In der guten alten bundesrepublikanischen Zeit waren Amigo-Geschäfte ein Heimspiel der CSU. Sie standen für die tiefe Vernetzung einer alt-etablierten Partei, die in jedem Ort und jedem Verein einen Vertreter hatte. Man kam schlicht nicht an ihr vorbei. Freunde zu haben, ist das etwa eine Schande?
Nicht nur der Graichen-Clan hat in der Vergangenheit für Interesse gesorgt. In Berlin, der versumpften Hauptstadt der Republik, deren slawische Etymologie schon Warnung genug hätte sein können, treffen wir auf den nächsten familiären Kreis. Allein in dieser Woche fiel Bettina Jarasch bereits mit ihrer Fahrradfinte und ihrem zelotischen Eifer für die „Flaniermeile Friedrichstraße“ auf. Von ihren Verstrickungen in den RBB wussten wir dagegen nichts – zumindest nicht bis gestern.
Nun ist die Akte RBB spätestens seit der Affäre Schlesinger ein hochbrisantes Thema. In der Endzeit der Ära Schlesinger spielte sich auch die für Jarasch belastende Episode ab. Denn laut Spiegel hat RBB-Programmdirektor Jan Schulte-Kellinghaus versucht, den prestigeträchtigen wie profitablen Posten des RBB-Programmchefs durch die Hintertüre zu vergeben – und zwar an Oliver Jarasch, den Ehemann von Bettina Jarasch.
Dass die Angelegenheit sensibel zu behandeln war, wusste Schulte-Kellinghaus natürlich. Statt einer Ausschreibung gab es eine Privat-Email des Programmdirektors an die Privat-Email Schlesingers.
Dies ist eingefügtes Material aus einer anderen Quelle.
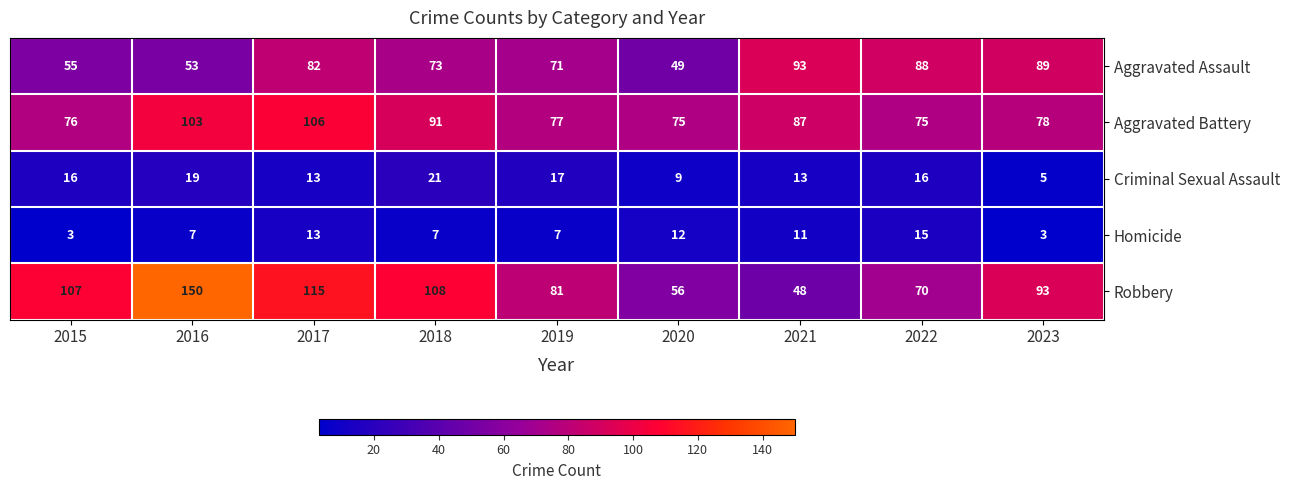

What is the total value across all series at 2020?

201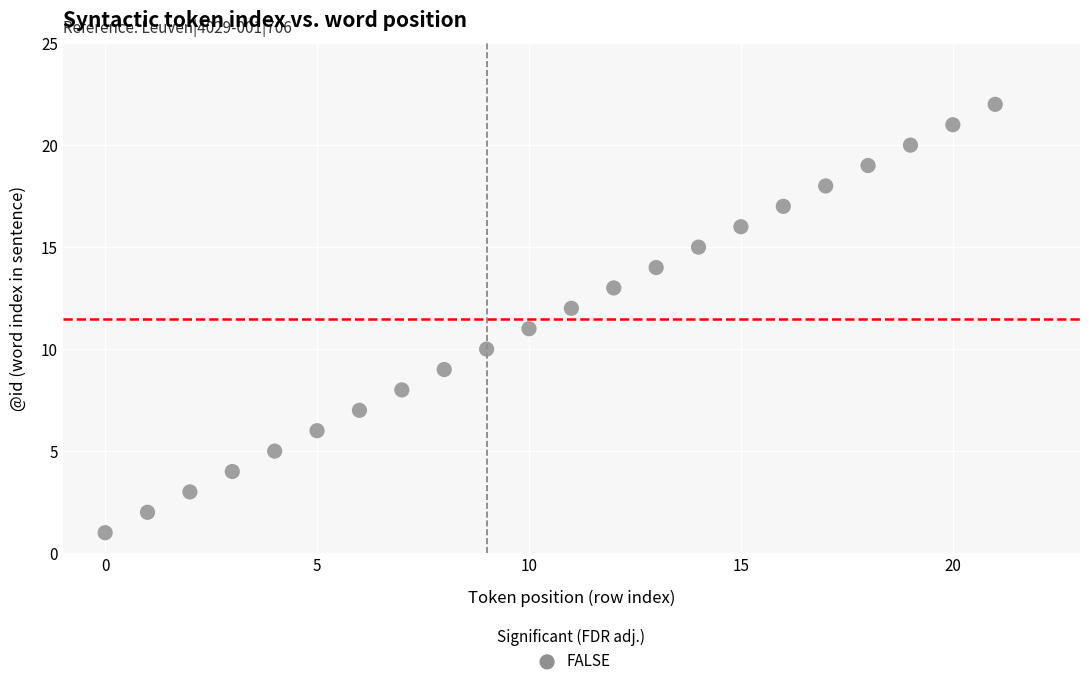

How many data points are displayed?

22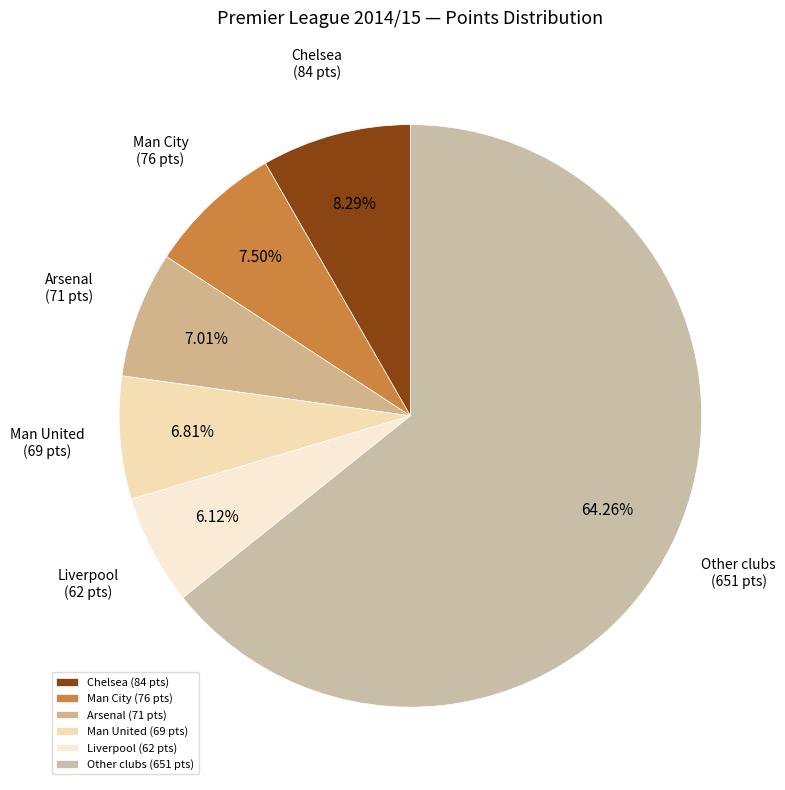

How many slices are in this pie chart?

6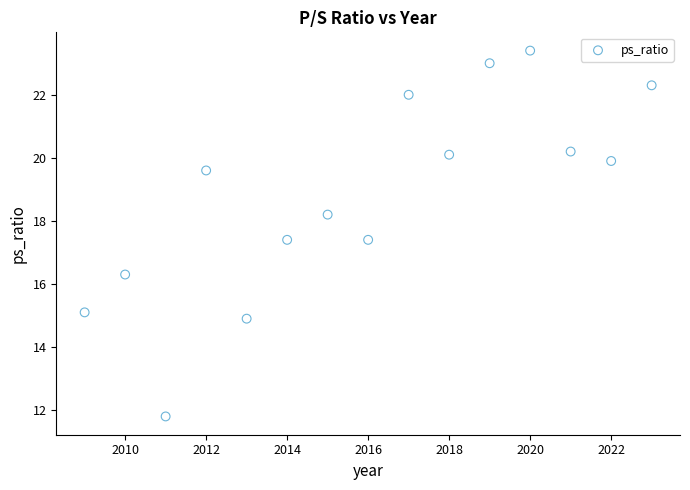

What is the range of X values (max minus min)?

14.0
Es ginge um eine „Top-Secret“-Personalie. In der Sprache trifft sich neuerlich der US-Agententhriller-Anspruch mit der deutschen Provinz-Tatort-Realität. Programmchef Jens Riehle sollte abgesetzt werden.
Schon drollig: Bei der Verteilung und Koordinierung von Macht geht es beim RBB zu wie bei der Kommunistischen Partei, die alte Institutionen abschaffte, indem sie neue gründete und die wahre Macht in die Hände treuer Kader legte. Doch nicht nur die Methode ist zweifelhaft. Chefredakteur David Biesinger hatte im Zuge des Berliner Wahlkampfs ab 2020 betont, dass Jarasch nicht mehr inhaltlich für den Sender arbeiten solle, sondern nur noch in „Organisationsprozessen“ eingesetzt werde.
Laut Spiegel hat Jarasch selbst „für die Zeit des Wahlkampfs“ angeboten, sich um andere Tätigkeitsfelder zu kümmern, nachdem seine Frau zur grünen Spitzenkandidatin gekürt worden war. Jarasch war als Leiter der Abteilung „Aktuelle Magazine“ für Formate wie die RBB-„Abendschau“ verantwortlich gewesen.
„Sowohl im RBB als auch im Hause Jarasch fehlt es an Sensibilität. Wenn der Mann einer Spitzenpolitikerin so eine Position bekommen soll, muss allen Beteiligten auffallen, dass das nicht geht“, sagte der CDU-Abgeordnete Christian Goiny, Mitglied des Rundfunkbeirats des RBB. „Mit politischem Fingerspitzengefühl hat das nichts zu tun und passt nicht zudem, was im Vorfeld gesagt wurde.“ Beim Sender sehe er weiteren Aufklärungsbedarf. Man müsse die Struktur des Senders noch einmal untersuchen und „nicht nur die Intendantenebene“.
In diesem Modus bleibt auch der RBB selbst. Gegenüber dem Tagesspiegel sagte RBB-Sprecher Justus Demmer: „Die Zitate stammen offensichtlich aus einem privaten Mailwechsel, der rbb wird sie nicht kommentieren.“ Unabhängig davon plane der RBB keine Personalrochaden. Die RBB-Journalisten stehen vor einem brennenden Haus und weisen andere an, weiterzugehen – hier gebe es schlichtweg nichts zu sehen. Von Bettina Jarasch gibt es indes noch keine Äußerung. Laut Spiegel war ihr Ehemann Profiteur des RBB-Bonussystems.